Like doing profiling: Photo Album (access rights, and concerning privacy laws apply, so beware)

I kicked in profiling into prototype, and not so surprisingly slowest things weren’t the framework, but my own code, which all related into handling of EXIF data for images. Basically there was two problems: (a) EXIF if data for every photo was read separately for every EXIF attribute access (ouch!), (b) Access to thumbnail cache had broken synchronization (accessed from multiple threads).

Just patched those, and throwed in also global SoftReference cache of parsed infos, to avoid constant reparsing, and it response time definitely improved. Not so surprising, however, since before fixes system was blocking most of time in table cell generation, trying to read that darn EXIF metadata.

Additional notice: I had also forget to add ”application/json” as compressable types in tomcat. It may or may not affect something, since there is anyway apache in front so, oh, well…

While here, I decided also upgrade tomcat 6 to version 7 (newer and better, blah-blah). After some effort of googling hidden magic parameters, from multiple different sources, I managed to get it more or less working. Better than old version? Well, hard to say, not much difference in reality.

Considering that outbound bandwidth is less than 1Mb/s, it works reasonably well (this disclaimer is mandatory, before anyone starts saying ”it’s slow…”).

Oh, yes, sorry that’s my private photo album, don’t go in there.

Update 26.2.2012
Naturally, doing asyncronous code is always tricky, and of course I had also issues due to not releasing background worker threads. So worker threads were never killed after client session expiring, thus server had memory leak, which gradually starts to slow it down. However, after doing those fixes, I clearly broke some syncronization logic, since now sometimes folder contents don’t show up (duh!).

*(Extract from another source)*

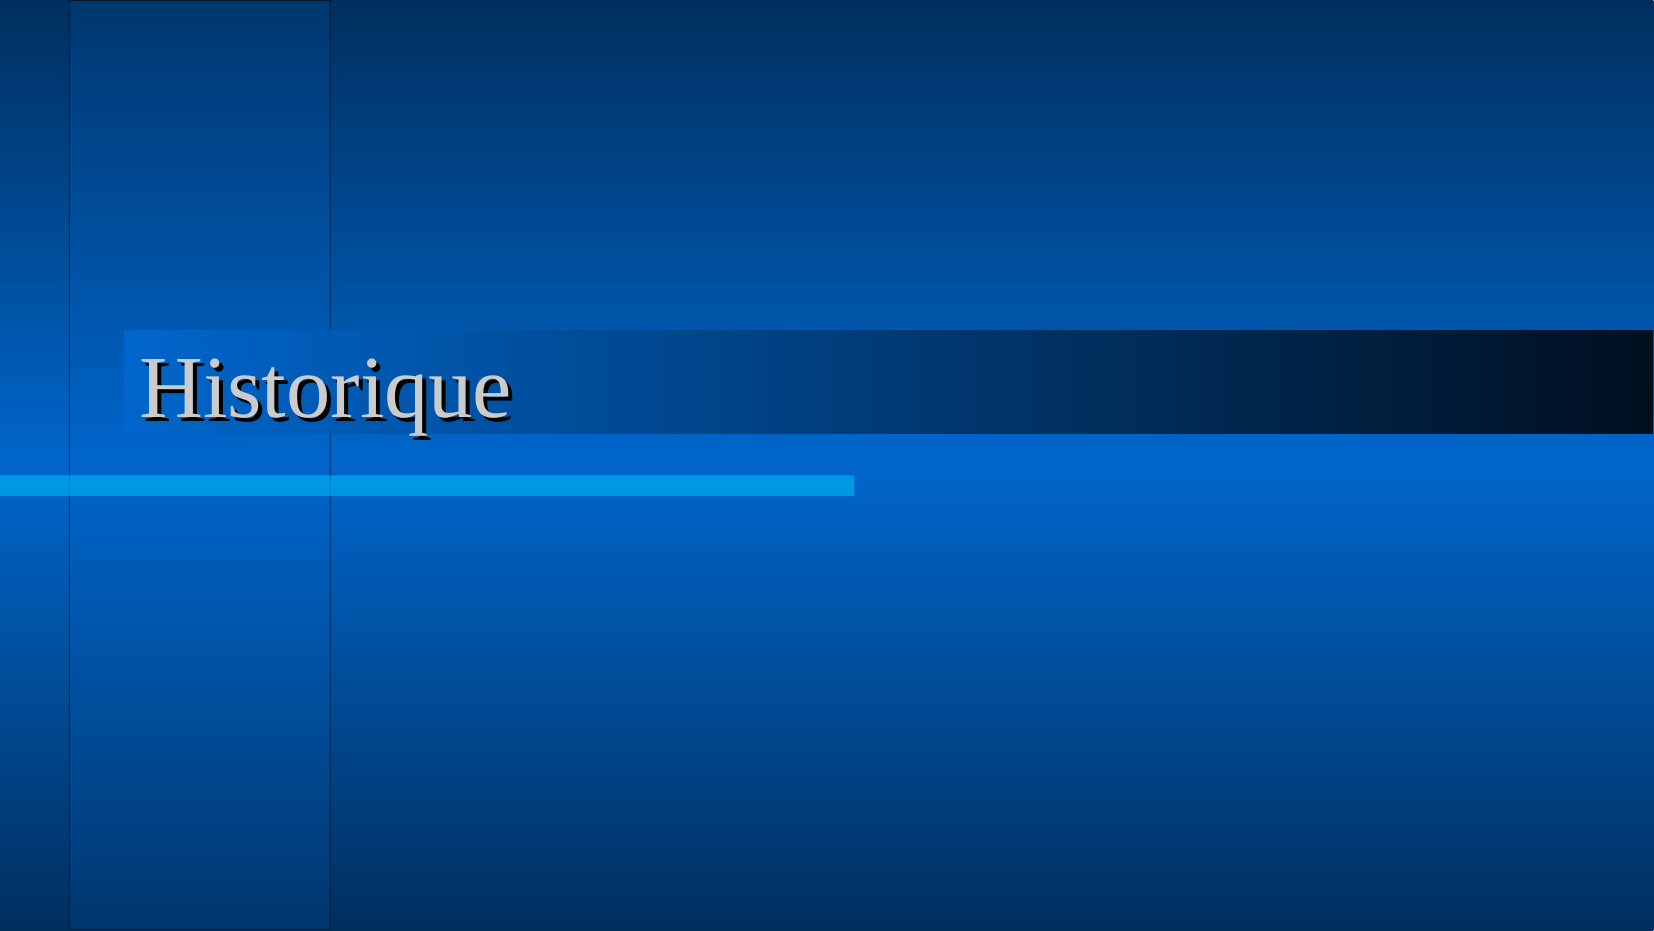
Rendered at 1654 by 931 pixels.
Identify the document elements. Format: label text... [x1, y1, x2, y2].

title Historique [124, 309, 1530, 466]
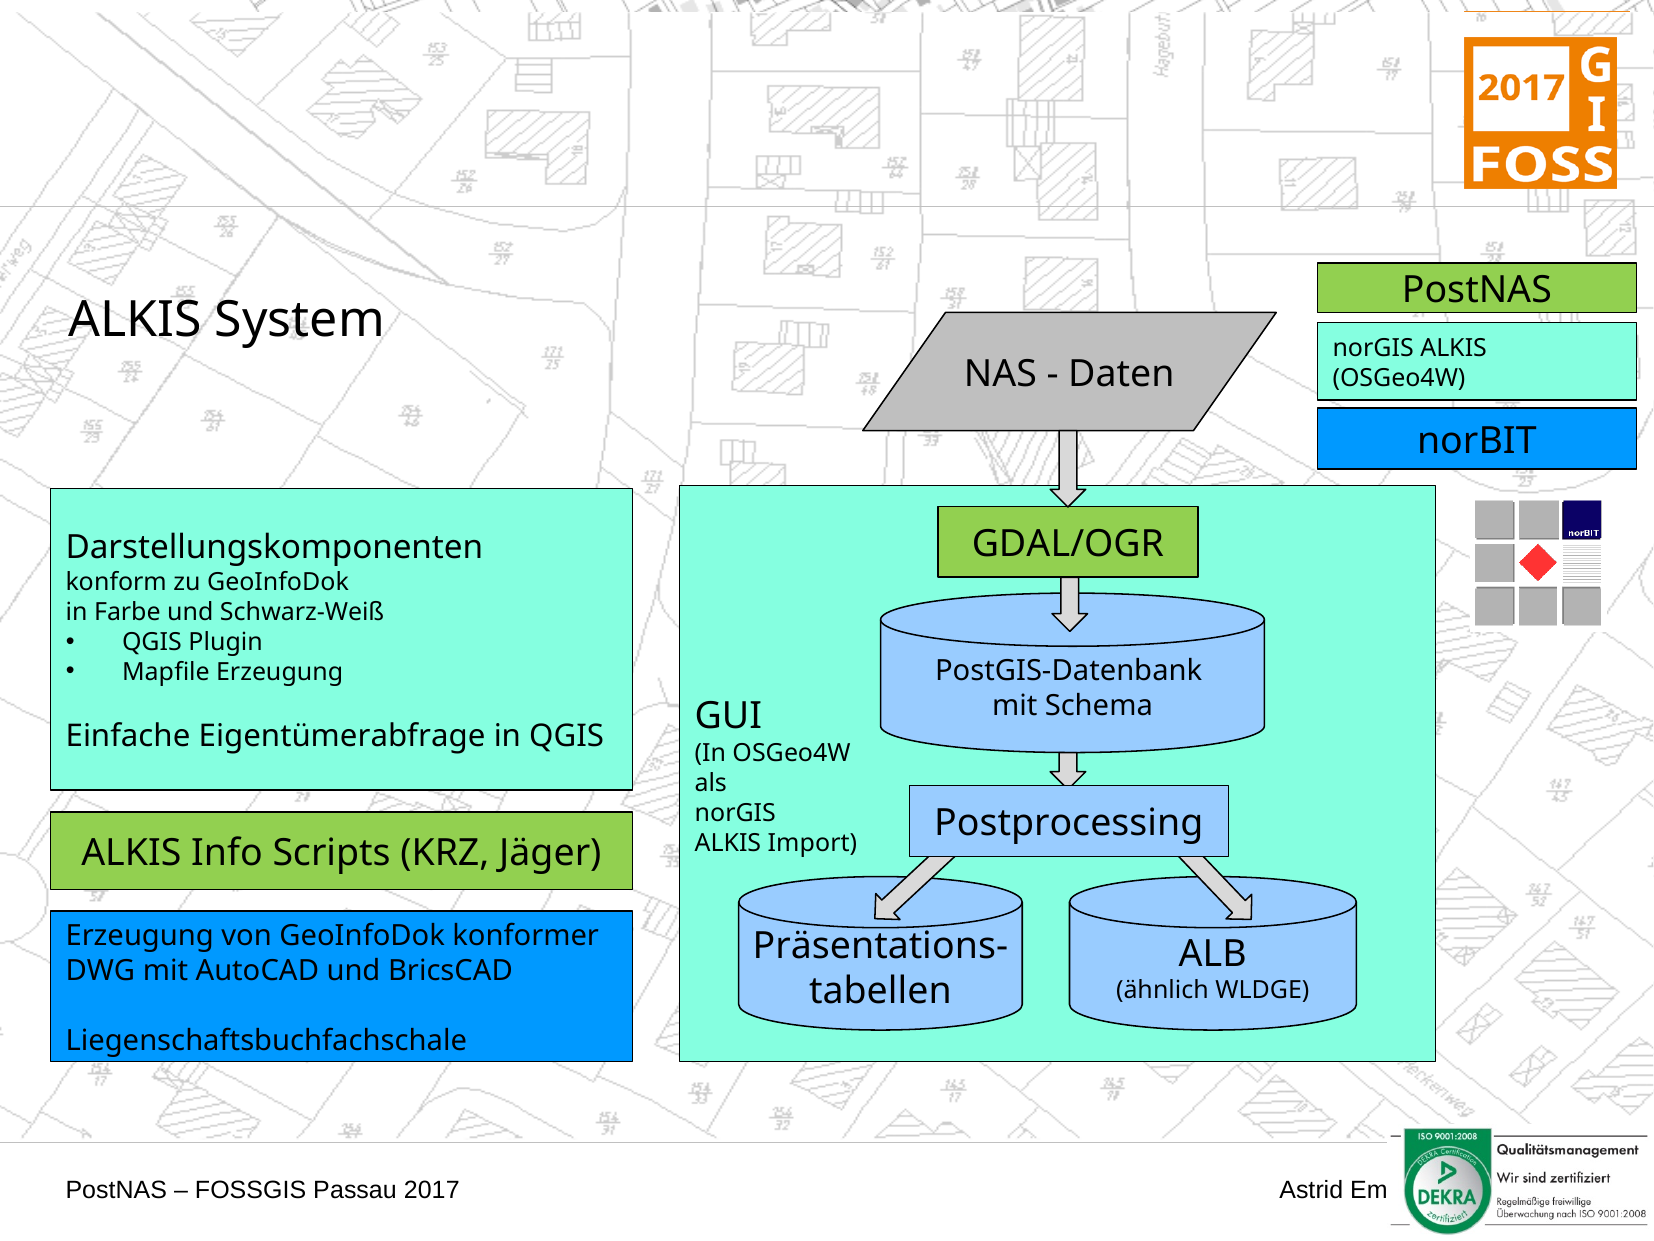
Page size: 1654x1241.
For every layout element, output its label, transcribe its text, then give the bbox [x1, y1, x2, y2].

Btw, technically I’ve now experimented with ICEpush vaadin addon to provide asyncronous logic. I would have tried ”Dont Push” but the hard reality is that relying into websockets isn’t yet feasible in this world. There is various reasons why, first being of course the fact that one cannot trust that such technology is either provided or enabled by client web browser.

Even if that condition is fullfilled, one cannot trust that it can work, due to greedy phone operators or their broken confgurations..

So trying to rely into existence of them may be bad idea. Of course, since all testing on web service will be (generally) done without 3G, and even if done with it, then most likely not involving all possible phone operators in the world, so it’s hard to know if service shall work in real life.

Based on this experience, I would consider having two web services, JSF (or such) based for low end devices and more advanced framework for fatter clients. I won’t however, start prototyping such dual logic on this sample, since I don’t have enough time. But rather if I would have had reasonable old web interface, it would have made great sense to keep that one alive, while introducing this new one. However, since old one was PHP experiment, I’m not desiring to put it back online (IMO, PHP is horrible language).

Oh yes, there also was the fact that Tomcat 7 doesn’t yet support really websockets. And I didn’t want to start playing with another java web server. When tomcat adds support for them, then I will start experimentation with them.